Virtually every large, migrating North American animal outside of Alaska lives in the Yellowstone National Park ecosystem. However, many of their migration routes are now being truncated.

Joel Berger, senior scientist with the Wildlife Conservation Society, says that 100 per cent of bison routes, 78 per cent of pronghorn antelope routes and 58 per cent of elk migration routes have been lost. However, migration of moose and mule deer is undisturbed.

Round trip

Yellowstone pronghorn undertake a roundtrip migration of 430 kilometres on average. Most pass through an 800 metre-wide bottleneck in Wyoming known as Trapper's Point - an area now being developed for oil and gas.

Bison no longer migrate from Yellowstone at all.
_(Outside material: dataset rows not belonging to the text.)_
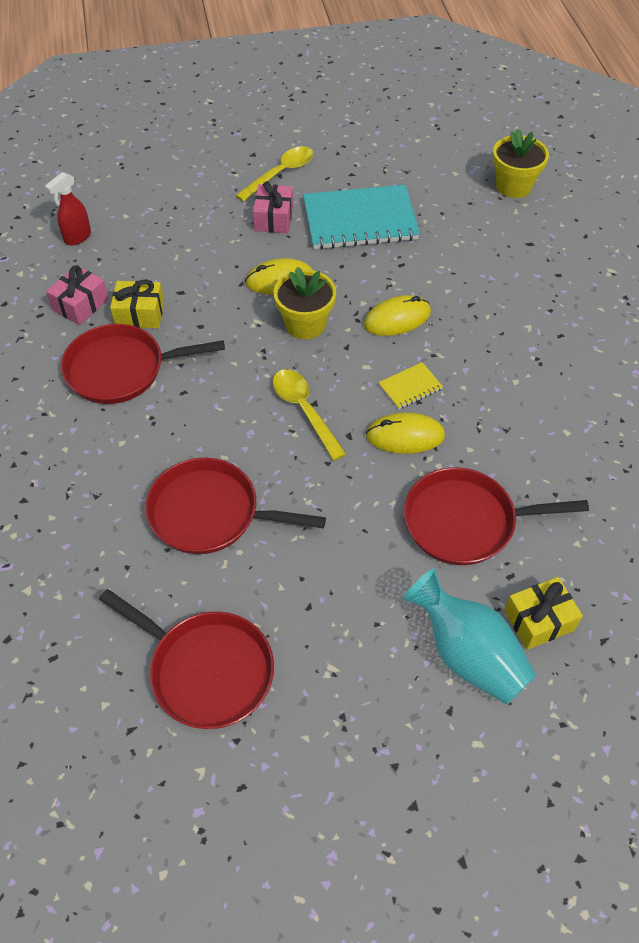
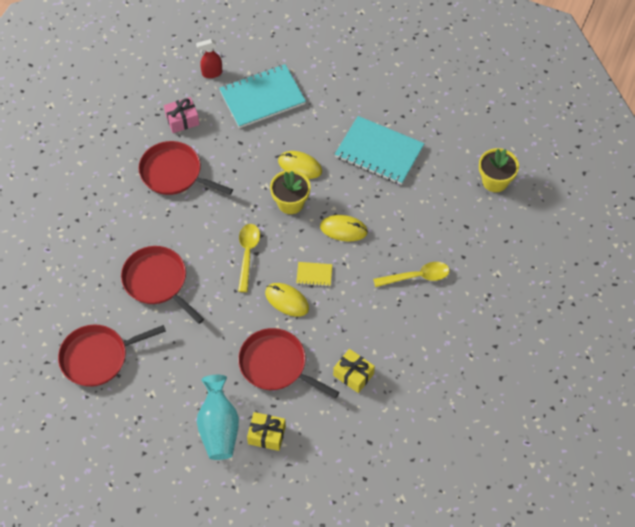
camera: 35 degrees right, 5 degrees up
(139, 314) = (208, 144): yellow gift -> yellow gift (353, 375)
(166, 233) = (262, 98): none -> turquoise notebook
(207, 670) = (98, 357): red pan -> red pan turned 90 degrees clockwise
(274, 218) = (330, 122): pink gift -> none
(280, 174) = (360, 92): yellow spoon -> yellow spoon (416, 277)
Those that attempt to move into Montana beyond park boundaries are shot because ranchers fear the spread of brucellosis to cattle.
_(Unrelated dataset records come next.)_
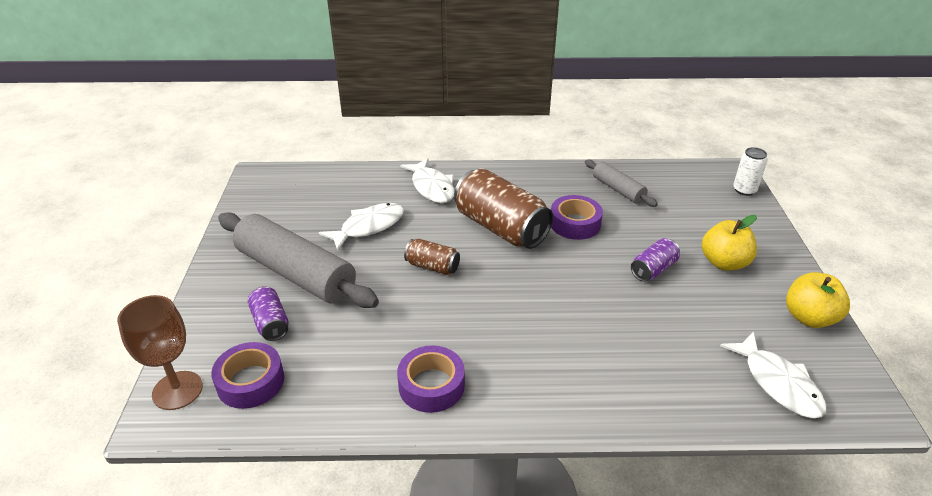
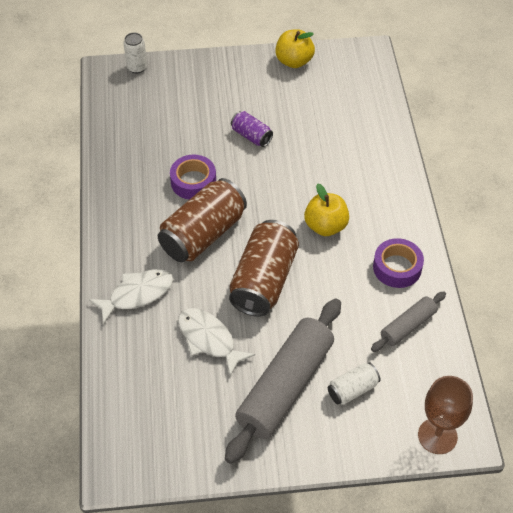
camera: 95 degrees left, 15 degrees up
(250, 382) = (418, 386): purple tape -> none
(270, 323) = (352, 389): purple can -> white can
(432, 266) = (264, 281): brown can -> brown can, size x2.00
(618, 189) = (138, 150): grey rolling pin -> grey rolling pin (408, 326)
(724, 263) = (238, 94): yellow apple -> yellow apple (325, 226)
(778, 383) = (357, 87): white fish -> none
Data on historical bison migrations is anecdotal, but they are believed to have travelled as far as 600 kilometres during their seasonal journeys.

"The number of oil and gas wells going in is so phenomenal that it is altering an area that was a natural environment and turning it into an industrial landscape," says the Sierra Club's Kirk Koepsel.

"If people care about spectacular processes that once crossed vast landscapes, we've got to be creative and do things now," he told New Scientist. "Otherwise, no one is going to see long distance migration outside of the Arctic."